From Wikipedia: “Empress of Ireland departed Quebec City for Liverpool at 16:30 local time (EST) on 28 May 1914 with 1,477 passengers and crew. Henry George Kendall had just been promoted to her captain at the beginning of the month, and it was his first trip down the St. Lawrence River in command of her.
“The ship reached Pointe-au-Père, Quebec (or Father Point) near the town of Rimouski in the early hours of 29 May 1914, where the pilot disembarked. Empress of Ireland resumed a normal outward bound course of about N76E, and soon sighted the masthead lights of Storstad, a Norwegian collier, on her starboard bow at a distance of several miles. Likewise, Storstad, which was abreast of Métis Point and on a course W. by S., sighted Empress of Ireland‘s masthead lights. The first sightings were made in clear weather conditions, but fog soon enveloped the ships. The ships resorted to repeated use of their fog whistles. At about 02:00 local time Storstad crashed into Empress of Ireland‘s starboard side at around midships. Storstad remained afloat, but Empress of Ireland was severely damaged. A gaping hole in her side caused the lower decks to flood at an alarming rate to the crew.
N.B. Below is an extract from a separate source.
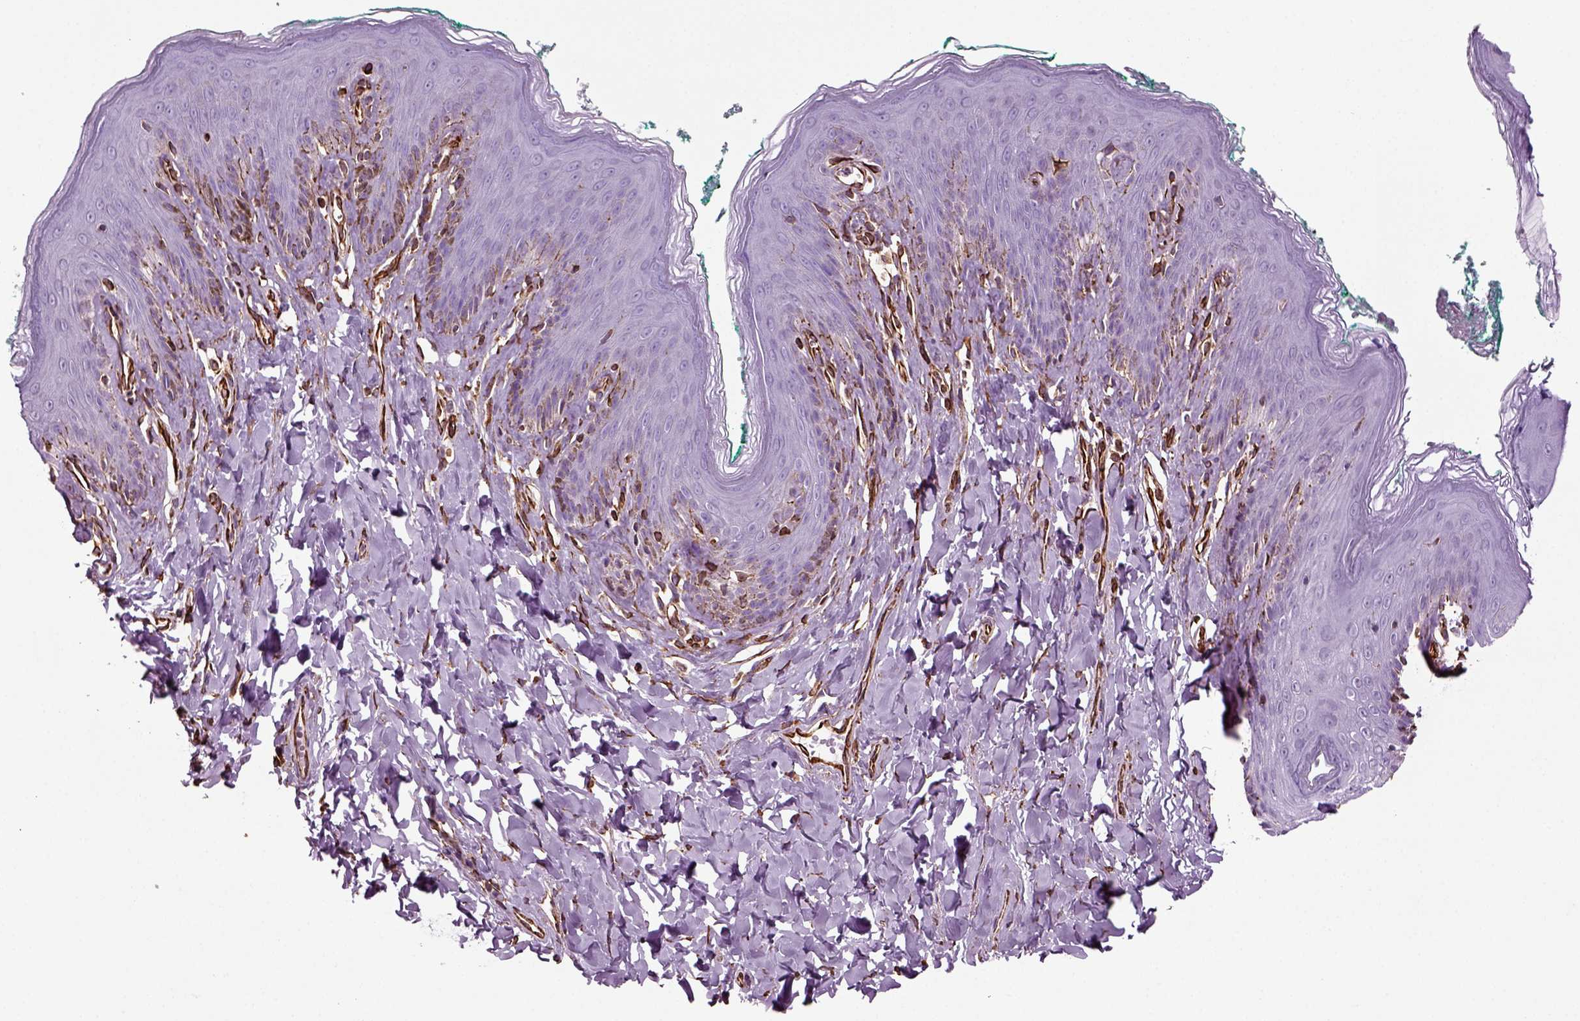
{"staining": {"intensity": "strong", "quantity": "<25%", "location": "cytoplasmic/membranous"}, "tissue": "skin", "cell_type": "Epidermal cells", "image_type": "normal", "snomed": [{"axis": "morphology", "description": "Normal tissue, NOS"}, {"axis": "topography", "description": "Vulva"}], "caption": "Unremarkable skin demonstrates strong cytoplasmic/membranous expression in approximately <25% of epidermal cells The protein of interest is stained brown, and the nuclei are stained in blue (DAB (3,3'-diaminobenzidine) IHC with brightfield microscopy, high magnification)..", "gene": "ACER3", "patient": {"sex": "female", "age": 66}}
“Empress of Ireland listed rapidly to starboard. There was no time to shut the watertight doors. Most of the passengers and crew in the lower decks drowned quickly; water entered through open portholes, some only a few feet above the water line, and inundated passageways and cabins. Those berthed in the upper decks were awakened by the collision, and immediately boarded lifeboats on the boat deck. Within a few minutes of the collision, the list was so severe that the port lifeboats could not be launched. Some passengers attempted to do so but the lifeboats just crashed into the side of the ship, spilling their occupants into the frigid water. Five starboard lifeboats were launched successfully, while a sixth capsized during lowering.
“Ten or eleven minutes after the collision, Empress of Ireland lurched violently onto her starboard side, allowing as many as 700 passengers and crew to crawl out of the portholes and decks onto her port side. The ship lay on her side for a minute or two, having seemingly run aground. A few minutes later, about 14 minutes after the collision, the stern rose briefly out of the water and the ship finally sank. Hundreds of people were thrown into the near-freezing water. The disaster resulted in the deaths of 1,012 people.”
I noticed a few remarkable factoids as I browsed the exhibits:
- An engine room worker, William Clark, survived the sinking. He had also worked as an engine room worker on the fateful voyage of the Titanic two years earlier, which he also survived.
- Though the loss of life on the Titanic was greater, more civilians died when the Empress went down. (Most of those who died on the Titanic were crew.)
- While the sinking of the Titanic dominated the news for months after its occurrence and has long continued as a public fascination, the sinking of the Empress faded quickly into obscurity primarily because headlines within weeks of her sinking were dominated by the outbreak of World War I.
- The captain of the Empress, George Kendall, survived the sinking and went on to command World War I warships, one of which was torpedoed and sunk. He survived.
- An investigation into the Empress tragedy did not assign blame, saying the fog was the primary culprit.
- The Empress of Ireland tragedy provided impetus for subsequent conventions leading to adoption of the International Regulations for Avoidance of Collisions at Sea, a.k.a., the ColRegs.
Our history lesson complete, we were ready to cross over to the north shore of the St. Lawrence.